For us as educators and evangelists, the parable of the Pharisee and the tax collector (Lk 18:9-14) is not simply a moral tale about pride and humility, but a profound revelation of how God meets us and how we are called to pass on this transformative experience.
Faith as
a call to a relationship of mercy
When the Pharisee goes up to the temple, he brings with him an image
of God made in his own likeness; a God who records merits and
demerits, who rewards the righteous and condemns sinners. His prayer
is a comparison with others: “I thank you that I am
not like other men”. There is no authentic relationship.
There is only self-satisfaction.
The tax collector, by contrast,
enters the temple aware of his own unworthiness. His “O
God, have mercy on me, a sinner” is not despair, but a
courageous opening to a relationship that is possible precisely
because it is founded on mercy. He senses what the Pharisee has lost.
God is not a judge but a Father who awaits the return of His distant
children.
For us as educators, this distinction is fundamental.
How often, without realising it, do we convey an image of God more
like that of the Pharisee?

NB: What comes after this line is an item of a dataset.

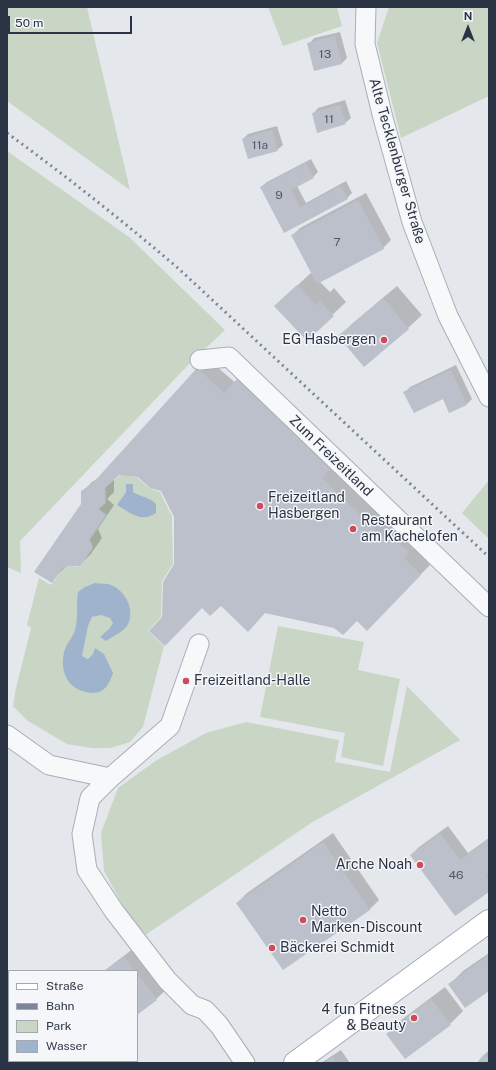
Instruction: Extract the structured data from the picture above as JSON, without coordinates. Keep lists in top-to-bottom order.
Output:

A God who observes, evaluates, rewards or
punishes based on our spiritual performance? Education in the faith
should foster an encounter with mercy, an experience where we
discover we are loved because we are beloved children, even in our
fragility.
To evangelise means to introduce people to this
merciful relationship, because God does not wait for our perfection
to love us, but it is precisely in our poverty that He reveals the
richness of His love. This is the good news we must proclaim, a
relationship that transforms from within.
A
relationship that begins with humility of heart
The tax collector’s humility is the condition that makes the
encounter with God possible. By standing “at a distance” and “not
even daring to look up to heaven”, he acknowledges the infinite
disproportion between God’s holiness and his own wretchedness, but
also his trust that this same holy God stoops down to those who
recognise their need.
The Pharisee’s prayer, on the other
hand, is full of “I”: “I fast”, “I give a
tenth”. He has built his religious identity on
self-affirmation, on comparison with others, on demonstrating his own
works. He already feels full, already arrived, already righteous.
In
the field of education and evangelisation, humility of heart is the
ability to constantly recognise our need for salvation, to never take
our relationship with God for granted, and to remain open to the gift
of His grace. It is the attitude of one who knows that the Christian
life is not a possession acquired once and for all, but a daily
journey in which we allow ourselves to be shaped by divine mercy.
As
educators, we are called to be the first to bear witness to this
humility, acknowledging our limits, our frailties, our constant need
for conversion. Only in this way do we become credible and create
spaces where others too can remove their masks and present themselves
to God as they are.
Being
loved and forgiven sinners
The conclusion of the parable is startling: “This
man, unlike the other, went home justified.” The tax
collector, who had nothing to present but his own misery, receives
everything. The Pharisee, who had so much to show off, remains in his
sterile illusion.
God does not justify those who believe
themselves to be righteous, but those who recognise themselves as
sinners. He does not fill those who are full, but those who are
empty. He does not meet those who feel no need, but those who plead
for healing. This is the paradox of the Gospel, we are saved because,
despite our being sinners, God’s mercy is greater.
In
contemporary religious education, the parable shows us that when we
acknowledge sin, we open ourselves to the grace that transforms. Sin
does not crush us.
Being loved and forgiven sinners is not a
status of inferiority, but the very condition of a Christian. It is
the identity that allows us to live in freedom, without pretending to
be perfect, without hiding our failings, without building facades of
respectability. It is the awareness that the foundation of our life
lies not in what we have done, but in what God has done and continues
to do for us.
Witnesses
to God’s mercy, personally experienced
The tax collector who returns home justified inevitably becomes a
witness. He cannot remain silent about the experience of being
welcomed, forgiven, and lifted up. His life will speak of the mercy
that has transformed him.
And this is where true evangelisation
comes into play. We do not proclaim abstract theories about God’s
mercy, but we bear witness to a personal experience. We speak of a
forgiveness we have received, of a love that has sought and found us,
of a relationship that has given meaning to our existence.
For
those working in education and evangelisation, this means, above all,
cultivating one’s own spiritual life as a living experience of this
mercy. Before we are teachers, we must be disciples; before we teach,
we must learn; before we give, we must receive. The credibility of
our proclamation is measured by the truth of our
experience.
Furthermore, it means creating educational contexts
in which people can have this same experience. Not environments of
judgement, but of welcome; not places where merits must be proven,
but spaces where one can admit to being fragile; not structures where
religious skills are acquired, but communities where God’s
tenderness is experienced.
The parable of the Pharisee and the
tax collector reminds us that education in the faith is essentially
an introduction to a relationship, one with a God who loves us with a
merciful love, who always awaits us, who always forgives us, and who
makes our poverty the place of His encounter with us.